» **PROVIDED PASSAGE**:
=-=-=-=-=

If you want to understand the decisions of AI companies, it’s pretty easy – just think like a psychopath. Safe Superintelligence, Inc. seeks to safely build AI far beyond human capability, according to Ars Technica but the decision smacks less of selfless humanity than it does ‘pivoting to avoid a market risk.’ No AI company has ‘human progress’ as a KPI, they have MARKET SHARE. AI is the new oil, and a lot of proto-robber barons are lining up to own the well.
If I’m being honest, I don’t care that ‘Ilya Sutskever is pursuing safe superintelligence in a straight shot, with one focus, one goal, and one product.’ Good for him, I still don’t trust him, nor do I trust any of these cats and with good reason. There’s a very narrow line between ‘visionary CEO’ and ‘criminal psychopath.’ Sutskever is on the ‘waiting and watching’ list until he proves himself one way or the other.
If humanity is going to get better, we need to act like we deserve it and stop taking ‘it’s gonna be okay’ for an answer. Prove it. Tell me how you know, tell me how we’ll know when we get there. If you can’t do that, then rushing your product to market isn’t going to make me feel better. Making me feel better about your product will make me feel better, but that would require you to have empathy for me, the customer. I don’t hear a lot of empathetic language out of ‘visionary CEOs’ and that’s a red flag.
When it comes to understanding the motivation of visionary CEOs, there’s a common narrative that ‘we can’t understand because we’re not geniuses.’ Then we get the bad news in a few years – the true motivation of these visionary CEOs is revealed and it’s a scattered form of greedy psychopathy (Looking at you, Elizabeth Holmes, Sam Bankman-Fried, Martin Shkreli, and now maybe Dave Calhoun). Their sad pursuit of growth at any cost is labeled as ‘part of the game of being a leader,’ but that’s an oversimplified excuse for lethally craven, cold-hearted behavior.
How Do You Recognize a Pyschopath?
I started thinking about this and it hit me, as a person familiar with abnormal psychology (thanks, adverse childhood experiences!) – the behavior of these individuals fall into a specific pattern. The naïve indifference to human life, the bland rejection of empathy for others’ distress? Performative regret for mistakes that led to death or destruction? That’s what a psychopath does. How does a psychopath think? Here’s a simple definition, according to Verywellmind.com:
- Pretend to care
- Display cold-hearted behavior
- Fail to recognize other people’s distress
- Have relationships that are shallow and fake
- Maintain a normal life as a cover for criminal activity
- Fail to form genuine emotional attachments
- May love people in their own way
I’m not alone in thinking this. According to this study, 20% of business CEOs can be labeled as psychopaths. It’s terrifying to think that such a disregulated type of person should be allowed to have that much control over our lives.
Yet, they do.

=-=-=-=-=

[Items from a data source]
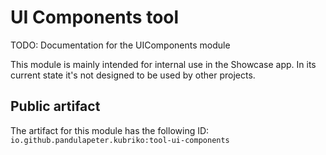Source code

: # UI Components tool
TODO: Documentation for the UIComponents module

This module is mainly intended for internal use in the Showcase app. In its current state it's not designed to be used by other projects.

## Public artifact
The artifact for this module has the following ID:
`io.github.pandulapeter.kubriko:tool-ui-components`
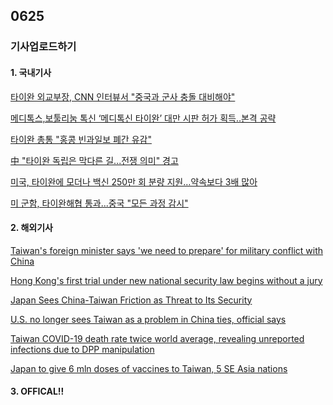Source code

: ## 0625
### 기사업로드하기
#### 1. 국내기사

[타이완 외교부장, CNN 인터뷰서 "중국과 군사 충돌 대비해야"](https://news.sbs.co.kr/news/endPage.do?news_id=N1006368248)

[메디톡스,보툴리눔 톡신 ‘메디톡신 타이완’ 대만 시판 허가 획득..본격 공략](https://www.getnews.co.kr/news/articleView.html?idxno=537138)

[타이완 총통 "홍콩 빈과일보 폐간 유감"](https://www.voakorea.com/world/asia/taiwan-hong-kong-0)

[中 "타이완 독립은 막다른 길...전쟁 의미" 경고](https://www.ytn.co.kr/_ln/0104_202106241932567141)

[미국, 타이완에 모더나 백신 250만 회 분량 지원…약속보다 3배 많아](https://imnews.imbc.com/news/2021/world/article/6280139_34880.html)

[미 군함, 타이완해협 통과...중국 "모든 과정 감시"](https://www.voakorea.com/world/asia/us-taiwan-strait)

>

#### 2. 해외기사

[Taiwan's foreign minister says 'we need to prepare' for military conflict with China](https://edition.cnn.com/2021/06/24/asia/taiwan-foreign-minister-china-intl-hnk/index.html)

[Hong Kong's first trial under new national security law begins without a jury](https://edition.cnn.com/2021/06/23/asia/hong-kong-nsl-first-case-explainer-intl-hnk/index.html)

[Japan Sees China-Taiwan Friction as Threat to Its Security](https://www.bloomberg.com/news/articles/2021-06-24/japan-sees-china-taiwan-friction-as-threat-to-its-security)

[U.S. no longer sees Taiwan as a problem in China ties, official says](https://www.reuters.com/world/asia-pacific/us-no-longer-sees-taiwan-problem-china-ties-official-says-2021-06-24/)

[Taiwan COVID-19 death rate twice world average, revealing unreported infections due to DPP manipulation](https://www.globaltimes.cn/page/202106/1227035.shtml)

[Japan to give 6 mln doses of vaccines to Taiwan, 5 SE Asia nations](https://www.reuters.com/business/healthcare-pharmaceuticals/japan-give-1-mln-doses-vaccine-each-taiwan-vietnam-2021-06-25/)

>

#### 3. OFFICAL!!

[]()

[]()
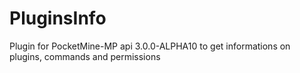 # PluginsInfo
Plugin for PocketMine-MP api 3.0.0-ALPHA10 to get informations on plugins, commands and permissions
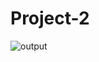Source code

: # Project-2
![output](https://user-images.githubusercontent.com/122848080/219934953-db5559c7-cf73-4aed-9225-e2df7bba92a3.jpg)
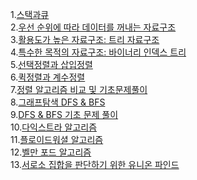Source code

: 1.[스택과큐](%EC%8A%A4%ED%83%9D%EA%B3%BC%20%ED%81%90.md)</br>
2.[우선 순위에 따라 데이터를 꺼내는 자료구조](./%EC%9A%B0%EC%84%A0%EC%88%9C%EC%9C%84%EC%97%90_%EB%94%B0%EB%9D%BC_%EB%8D%B0%EC%9D%B4%ED%84%B0%EB%A5%BC_%EA%BA%BC%EB%82%B4%EB%8A%94_%EC%9E%90%EB%A3%8C%EA%B5%AC%EC%A1%B0.md)</br>
3.[활용도가 높은 자료구조: 트리 자료구조](./%ED%8A%B8%EB%A6%AC%EC%9E%90%EB%A3%8C%EA%B5%AC%EC%A1%B0.md)</br>
4.[특수한 목적의 자료구조: 바이너리 인덱스 트리](./%EB%B0%94%EC%9D%B4%EB%84%88%EB%A6%AC%EC%9D%B8%EB%8D%B1%EC%8A%A4%ED%8A%B8%EB%A6%AC.md)</br>
5.[선택정렬과 삽입정렬](./%EC%84%A0%ED%83%9D%EC%A0%95%EB%A0%AC%EA%B3%BC%20%EC%82%BD%EC%9E%85%EC%A0%95%EB%A0%AC.md)</br>
6.[퀵정렬과 계수정렬](./%ED%80%B5%20%EC%A0%95%EB%A0%AC%EA%B3%BC%20%EA%B3%84%EC%88%98%20%EC%A0%95%EB%A0%AC.md)</br>
7.[정렬 알고리즘 비교 및 기초문제풀이](./%EC%A0%95%EB%A0%AC%EC%95%8C%EA%B3%A0%EB%A6%AC%EC%A6%98%20%EB%B9%84%EA%B5%90%20%EB%B0%8F%20%EA%B8%B0%EC%B4%88%20%EB%AC%B8%EC%A0%9C%ED%92%80%EC%9D%B4.md)</br>
8.[그래프탐색 DFS & BFS](./%EA%B7%B8%EB%9E%98%ED%94%84%ED%83%90%EC%83%89DFS%EC%99%80BFS.md)</br>
9.[DFS & BFS 기초 문제 풀이](./DFS%EC%99%80%20BFS%20%EA%B8%B0%EC%B4%88%20%EB%AC%B8%EC%A0%9C%ED%92%80%EC%9D%B4.md)</br>
10.[다익스트라 알고리즘](./%EB%8B%A4%EC%9D%B5%EC%8A%A4%ED%8A%B8%EB%9D%BC%20%EC%95%8C%EA%B3%A0%EB%A6%AC%EC%A6%98.md)</br>
11.[플로이드워셜 알고리즘](./%ED%94%8C%EB%A1%9C%EC%9D%B4%EB%93%9C%20%EC%9B%8C%EC%85%9C%20%EC%95%8C%EA%B3%A0%EB%A6%AC%EC%A6%98.md)</br>
12.[벨만 포드 알고리즘](./%EB%B2%A8%EB%A7%8C%ED%8F%AC%EB%93%9C%EC%95%8C%EA%B3%A0%EB%A6%AC%EC%A6%98_%EB%B9%84%EC%9A%A9%EC%9D%8C%EC%88%98%20%EA%B0%84%EC%84%A0%EC%9E%88%EC%9D%84%EB%95%8C%20%EC%B5%9C%EB%8B%A8%EA%B2%BD%EB%A1%9C.md)</br>
13.[서로소 집합을 판단하기 위한 유니온 파인드](./%EC%84%9C%EB%A1%9C%EC%86%8C%20%EC%A7%91%ED%95%A9%EC%9D%84%20%ED%8C%90%EB%8B%A8%ED%95%98%EA%B8%B0%20%EC%9C%84%ED%95%9C%20%EC%9C%A0%EB%8B%88%EC%98%A8%20%ED%8C%8C%EC%9D%B8%EB%93%9C%20%EC%9E%90%EB%A3%8C%EA%B5%AC%EC%A1%B0.md)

=-=-=-=-=

» **WORK REQUEST 1**: According to the essay on psychopathic CEOs, what share of business CEOs can be labeled as psychopaths?
» **WORK REQUEST 2**: Reproduce word for word the portion of the essay on psychopathic CEOs from "When it comes" to "craven, cold-hearted behavior.".
None of this data is needed for the work asked here.

» **EXERCISE ANSWER 1**: 20%

» **EXERCISE ANSWER 2**:
When it comes to understanding the motivation of visionary CEOs, there’s a common narrative that ‘we can’t understand because we’re not geniuses.’ Then we get the bad news in a few years – the true motivation of these visionary CEOs is revealed and it’s a scattered form of greedy psychopathy (Looking at you, Elizabeth Holmes, Sam Bankman-Fried, Martin Shkreli, and now maybe Dave Calhoun). Their sad pursuit of growth at any cost is labeled as ‘part of the game of being a leader,’ but that’s an oversimplified excuse for lethally craven, cold-hearted behavior.